>>

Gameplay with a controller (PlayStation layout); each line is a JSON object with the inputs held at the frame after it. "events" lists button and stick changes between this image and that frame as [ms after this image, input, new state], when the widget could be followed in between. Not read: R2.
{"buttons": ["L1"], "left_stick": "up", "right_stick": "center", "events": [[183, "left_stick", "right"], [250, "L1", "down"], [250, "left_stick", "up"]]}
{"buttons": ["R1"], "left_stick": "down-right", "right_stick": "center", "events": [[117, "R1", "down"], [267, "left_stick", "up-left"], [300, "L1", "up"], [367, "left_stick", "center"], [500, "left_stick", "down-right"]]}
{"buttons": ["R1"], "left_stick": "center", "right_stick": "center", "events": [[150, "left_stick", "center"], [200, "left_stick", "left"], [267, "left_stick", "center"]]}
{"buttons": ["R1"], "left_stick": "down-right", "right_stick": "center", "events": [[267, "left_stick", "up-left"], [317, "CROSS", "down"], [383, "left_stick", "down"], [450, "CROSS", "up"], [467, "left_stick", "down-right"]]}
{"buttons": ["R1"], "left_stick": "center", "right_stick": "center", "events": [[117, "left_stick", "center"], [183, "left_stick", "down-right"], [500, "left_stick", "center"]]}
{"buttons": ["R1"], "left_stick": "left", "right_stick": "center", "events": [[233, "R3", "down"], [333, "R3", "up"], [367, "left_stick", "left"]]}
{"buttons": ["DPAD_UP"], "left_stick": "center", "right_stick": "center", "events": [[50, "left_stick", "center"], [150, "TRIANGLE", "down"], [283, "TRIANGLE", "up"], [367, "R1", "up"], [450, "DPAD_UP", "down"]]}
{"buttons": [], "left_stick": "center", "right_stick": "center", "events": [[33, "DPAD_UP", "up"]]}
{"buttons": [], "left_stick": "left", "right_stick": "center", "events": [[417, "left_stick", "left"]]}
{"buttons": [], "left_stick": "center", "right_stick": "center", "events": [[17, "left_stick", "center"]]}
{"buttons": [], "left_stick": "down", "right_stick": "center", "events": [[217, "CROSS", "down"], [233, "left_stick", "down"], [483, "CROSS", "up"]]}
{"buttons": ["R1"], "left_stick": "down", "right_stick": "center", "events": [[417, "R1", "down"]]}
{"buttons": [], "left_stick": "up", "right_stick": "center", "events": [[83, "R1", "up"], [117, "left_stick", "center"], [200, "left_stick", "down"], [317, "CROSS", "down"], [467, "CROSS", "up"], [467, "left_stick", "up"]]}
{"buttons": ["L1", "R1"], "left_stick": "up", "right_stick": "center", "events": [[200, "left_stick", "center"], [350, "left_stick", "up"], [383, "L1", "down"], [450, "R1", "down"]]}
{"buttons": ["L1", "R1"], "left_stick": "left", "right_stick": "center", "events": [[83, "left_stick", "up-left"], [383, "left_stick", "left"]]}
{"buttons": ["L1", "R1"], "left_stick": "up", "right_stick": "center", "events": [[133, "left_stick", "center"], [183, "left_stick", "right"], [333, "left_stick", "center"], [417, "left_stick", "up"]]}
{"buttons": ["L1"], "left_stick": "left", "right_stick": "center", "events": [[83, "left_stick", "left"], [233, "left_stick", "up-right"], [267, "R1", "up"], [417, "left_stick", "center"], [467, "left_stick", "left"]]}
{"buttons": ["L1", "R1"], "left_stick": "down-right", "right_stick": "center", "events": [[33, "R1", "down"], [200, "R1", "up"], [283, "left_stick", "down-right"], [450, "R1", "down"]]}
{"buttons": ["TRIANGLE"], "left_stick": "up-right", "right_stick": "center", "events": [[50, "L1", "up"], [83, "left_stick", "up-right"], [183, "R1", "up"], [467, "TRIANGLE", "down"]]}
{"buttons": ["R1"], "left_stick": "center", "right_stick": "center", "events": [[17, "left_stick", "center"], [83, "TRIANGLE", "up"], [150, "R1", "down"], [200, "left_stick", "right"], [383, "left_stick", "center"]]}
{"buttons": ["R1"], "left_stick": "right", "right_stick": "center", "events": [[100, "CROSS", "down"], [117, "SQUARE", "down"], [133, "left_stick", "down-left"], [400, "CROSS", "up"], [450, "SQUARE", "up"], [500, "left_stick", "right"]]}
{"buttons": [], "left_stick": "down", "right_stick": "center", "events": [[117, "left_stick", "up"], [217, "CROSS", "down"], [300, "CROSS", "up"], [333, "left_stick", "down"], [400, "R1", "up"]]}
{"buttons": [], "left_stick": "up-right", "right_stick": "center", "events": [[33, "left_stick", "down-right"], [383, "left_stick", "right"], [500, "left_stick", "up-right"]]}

<<

• **Task requirements**: Copy the material above, keeping every line exactly as it stands.

• **Answer to this task**:
Gameplay with a controller (PlayStation layout); each line is a JSON object with the inputs held at the frame after it. "events" lists button and stick changes between this image and that frame as [ms after this image, input, new state], when the widget could be followed in between. Not read: R2.
{"buttons": ["L1"], "left_stick": "up", "right_stick": "center", "events": [[183, "left_stick", "right"], [250, "L1", "down"], [250, "left_stick", "up"]]}
{"buttons": ["R1"], "left_stick": "down-right", "right_stick": "center", "events": [[117, "R1", "down"], [267, "left_stick", "up-left"], [300, "L1", "up"], [367, "left_stick", "center"], [500, "left_stick", "down-right"]]}
{"buttons": ["R1"], "left_stick": "center", "right_stick": "center", "events": [[150, "left_stick", "center"], [200, "left_stick", "left"], [267, "left_stick", "center"]]}
{"buttons": ["R1"], "left_stick": "down-right", "right_stick": "center", "events": [[267, "left_stick", "up-left"], [317, "CROSS", "down"], [383, "left_stick", "down"], [450, "CROSS", "up"], [467, "left_stick", "down-right"]]}
{"buttons": ["R1"], "left_stick": "center", "right_stick": "center", "events": [[117, "left_stick", "center"], [183, "left_stick", "down-right"], [500, "left_stick", "center"]]}
{"buttons": ["R1"], "left_stick": "left", "right_stick": "center", "events": [[233, "R3", "down"], [333, "R3", "up"], [367, "left_stick", "left"]]}
{"buttons": ["DPAD_UP"], "left_stick": "center", "right_stick": "center", "events": [[50, "left_stick", "center"], [150, "TRIANGLE", "down"], [283, "TRIANGLE", "up"], [367, "R1", "up"], [450, "DPAD_UP", "down"]]}
{"buttons": [], "left_stick": "center", "right_stick": "center", "events": [[33, "DPAD_UP", "up"]]}
{"buttons": [], "left_stick": "left", "right_stick": "center", "events": [[417, "left_stick", "left"]]}
{"buttons": [], "left_stick": "center", "right_stick": "center", "events": [[17, "left_stick", "center"]]}
{"buttons": [], "left_stick": "down", "right_stick": "center", "events": [[217, "CROSS", "down"], [233, "left_stick", "down"], [483, "CROSS", "up"]]}
{"buttons": ["R1"], "left_stick": "down", "right_stick": "center", "events": [[417, "R1", "down"]]}
{"buttons": [], "left_stick": "up", "right_stick": "center", "events": [[83, "R1", "up"], [117, "left_stick", "center"], [200, "left_stick", "down"], [317, "CROSS", "down"], [467, "CROSS", "up"], [467, "left_stick", "up"]]}
{"buttons": ["L1", "R1"], "left_stick": "up", "right_stick": "center", "events": [[200, "left_stick", "center"], [350, "left_stick", "up"], [383, "L1", "down"], [450, "R1", "down"]]}
{"buttons": ["L1", "R1"], "left_stick": "left", "right_stick": "center", "events": [[83, "left_stick", "up-left"], [383, "left_stick", "left"]]}
{"buttons": ["L1", "R1"], "left_stick": "up", "right_stick": "center", "events": [[133, "left_stick", "center"], [183, "left_stick", "right"], [333, "left_stick", "center"], [417, "left_stick", "up"]]}
{"buttons": ["L1"], "left_stick": "left", "right_stick": "center", "events": [[83, "left_stick", "left"], [233, "left_stick", "up-right"], [267, "R1", "up"], [417, "left_stick", "center"], [467, "left_stick", "left"]]}
{"buttons": ["L1", "R1"], "left_stick": "down-right", "right_stick": "center", "events": [[33, "R1", "down"], [200, "R1", "up"], [283, "left_stick", "down-right"], [450, "R1", "down"]]}
{"buttons": ["TRIANGLE"], "left_stick": "up-right", "right_stick": "center", "events": [[50, "L1", "up"], [83, "left_stick", "up-right"], [183, "R1", "up"], [467, "TRIANGLE", "down"]]}
{"buttons": ["R1"], "left_stick": "center", "right_stick": "center", "events": [[17, "left_stick", "center"], [83, "TRIANGLE", "up"], [150, "R1", "down"], [200, "left_stick", "right"], [383, "left_stick", "center"]]}
{"buttons": ["R1"], "left_stick": "right", "right_stick": "center", "events": [[100, "CROSS", "down"], [117, "SQUARE", "down"], [133, "left_stick", "down-left"], [400, "CROSS", "up"], [450, "SQUARE", "up"], [500, "left_stick", "right"]]}
{"buttons": [], "left_stick": "down", "right_stick": "center", "events": [[117, "left_stick", "up"], [217, "CROSS", "down"], [300, "CROSS", "up"], [333, "left_stick", "down"], [400, "R1", "up"]]}
{"buttons": [], "left_stick": "up-right", "right_stick": "center", "events": [[33, "left_stick", "down-right"], [383, "left_stick", "right"], [500, "left_stick", "up-right"]]}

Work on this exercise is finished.